WORKING DATA Start Marker

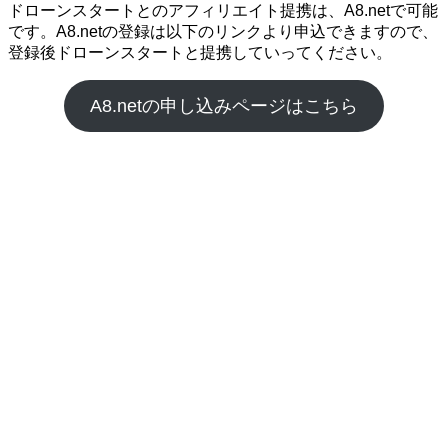
ドローンスタートとのアフィリエイト提携は、A8.netで可能
です。A8.netの登録は以下のリンクより申込できますので、
登録後ドローンスタートと提携していってください。
A8.netの申し込みページはこちら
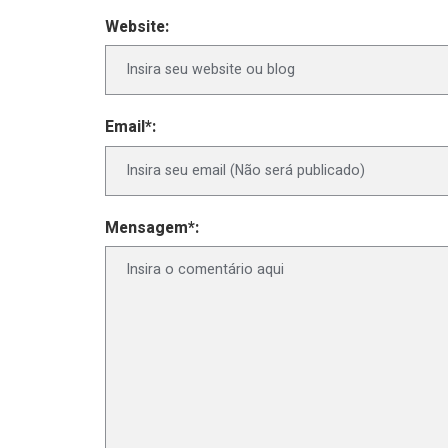
Website:
Email*:
Mensagem*:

WORKING DATA End Marker

PROBLEM STATEMENT
Rewrite the text read from the records, swapping "Website" for "Site" and keeping everything else the same. Leave out the pictures.

EXERCISE OUTPUT
ドローンスタートとのアフィリエイト提携は、A8.netで可能
です。A8.netの登録は以下のリンクより申込できますので、
登録後ドローンスタートと提携していってください。
A8.netの申し込みページはこちら
Site:
Email*:
Mensagem*:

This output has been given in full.